_How to complete this task_
Restate exactly, and only, the lines from the one containing "a SYN segment**" through the end of the entries, keeping both endpoints.

_Saved data entries_
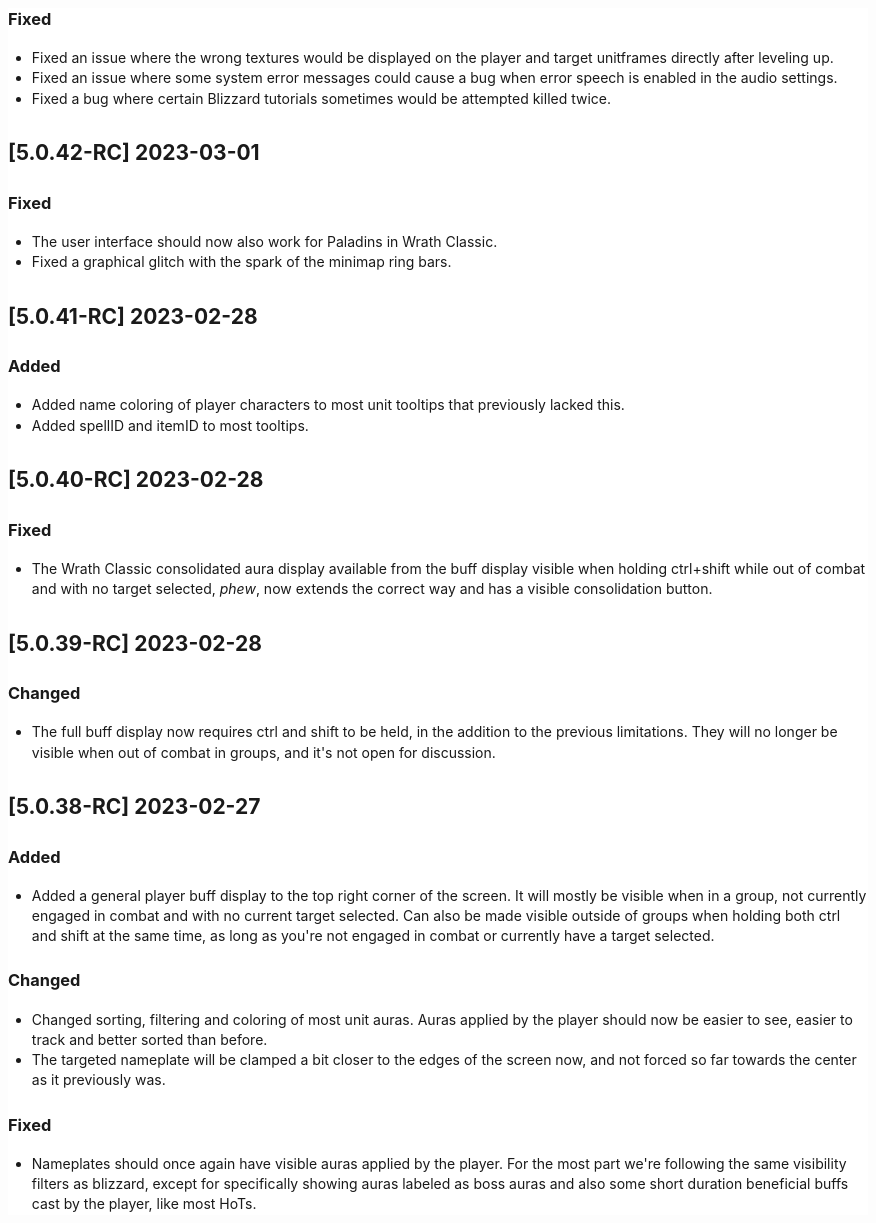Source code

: ### Fixed
- Fixed an issue where the wrong textures would be displayed on the player and target unitframes directly after leveling up.
- Fixed an issue where some system error messages could cause a bug when error speech is enabled in the audio settings.
- Fixed a bug where certain Blizzard tutorials sometimes would be attempted killed twice.

## [5.0.42-RC] 2023-03-01
### Fixed
- The user interface should now also work for Paladins in Wrath Classic.
- Fixed a graphical glitch with the spark of the minimap ring bars.

## [5.0.41-RC] 2023-02-28
### Added
- Added name coloring of player characters to most unit tooltips that previously lacked this.
- Added spellID and itemID to most tooltips.

## [5.0.40-RC] 2023-02-28
### Fixed
- The Wrath Classic consolidated aura display available from the buff display visible when holding ctrl+shift while out of combat and with no target selected, *phew*, now extends the correct way and has a visible consolidation button.

## [5.0.39-RC] 2023-02-28
### Changed
- The full buff display now requires ctrl and shift to be held, in the addition to the previous limitations. They will no longer be visible when out of combat in groups, and it's not open for discussion.

## [5.0.38-RC] 2023-02-27
### Added
- Added a general player buff display to the top right corner of the screen. It will mostly be visible when in a group, not currently engaged in combat and with no current target selected. Can also be made visible outside of groups when holding both ctrl and shift at the same time, as long as you're not engaged in combat or currently have a target selected.

### Changed
- Changed sorting, filtering and coloring of most unit auras. Auras applied by the player should now be easier to see, easier to track and better sorted than before.
- The targeted nameplate will be clamped a bit closer to the edges of the screen now, and not forced so far towards the center as it previously was.

### Fixed
- Nameplates should once again have visible auras applied by the player. For the most part we're following the same visibility filters as blizzard, except for specifically showing auras labeled as boss auras and also some short duration beneficial buffs cast by the player, like most HoTs.
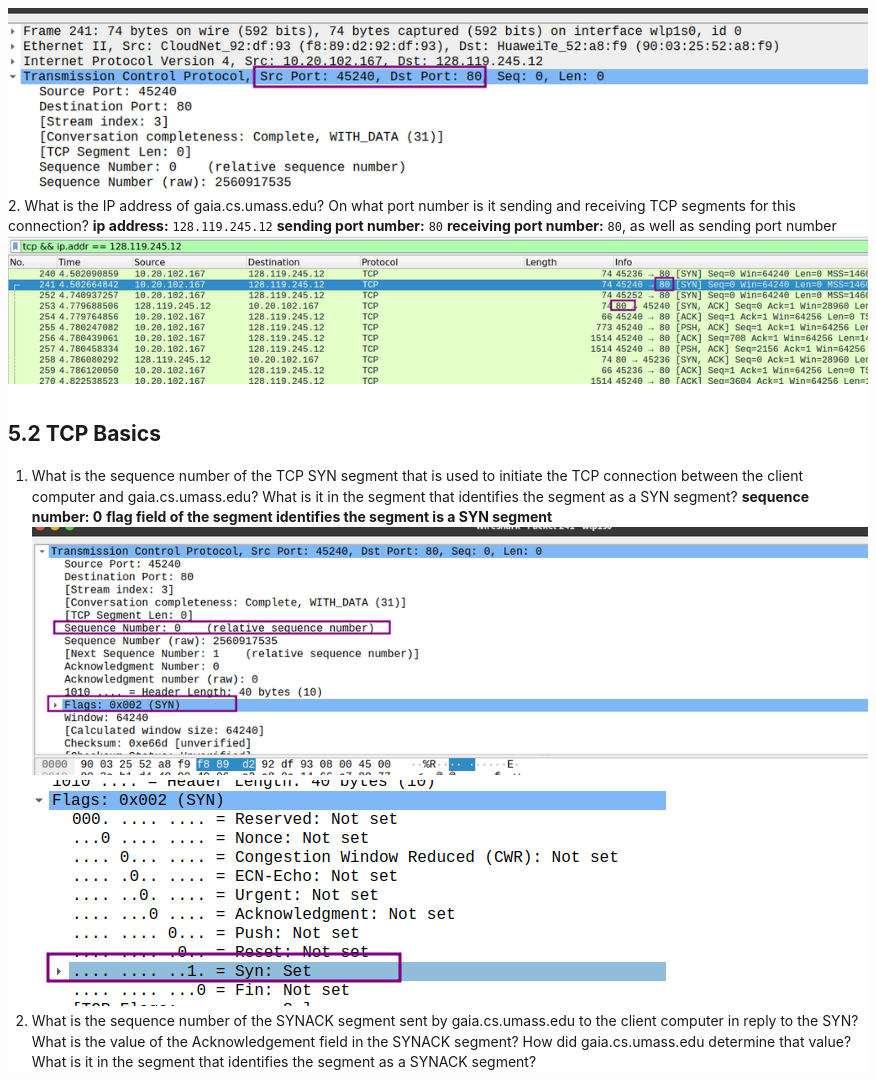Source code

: ![](Wireshark-Lab/314920be8b5b765ccd96825ec1b747e5.png)
2. What is the IP address of gaia.cs.umass.edu? On what port number is it sending and receiving TCP segments for this connection?
**ip address:** `128.119.245.12`
**sending port number:** `80`
**receiving port number:** `80`, as well as sending port number
![](Wireshark-Lab/60f15eea640ac29efe9e991e184d7ddd.png)
## 5.2 TCP Basics
1. What is the sequence number of the TCP SYN segment that is used to initiate the TCP connection between the client computer and gaia.cs.umass.edu? What is it in the segment that identifies the segment as a SYN segment?
**sequence number: 0**
**flag field of the segment identifies the segment is a SYN segment** 
![](Wireshark-Lab/94f0c60ba00e0a890b33bf10f57a3068.png)
![](Wireshark-Lab/503f32fc757e7476c881954fc7faaf9c.png)
2. What is the sequence number of the SYNACK segment sent by gaia.cs.umass.edu to the client computer in reply to the SYN? What is the value of the Acknowledgement field in the SYNACK segment? How did gaia.cs.umass.edu determine that value? What is it in the segment that identifies the segment as a SYNACK segment?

_Solution to this problem_
**flag field of the segment identifies the segment is a SYN segment** 
![](Wireshark-Lab/94f0c60ba00e0a890b33bf10f57a3068.png)
![](Wireshark-Lab/503f32fc757e7476c881954fc7faaf9c.png)
2. What is the sequence number of the SYNACK segment sent by gaia.cs.umass.edu to the client computer in reply to the SYN? What is the value of the Acknowledgement field in the SYNACK segment? How did gaia.cs.umass.edu determine that value? What is it in the segment that identifies the segment as a SYNACK segment?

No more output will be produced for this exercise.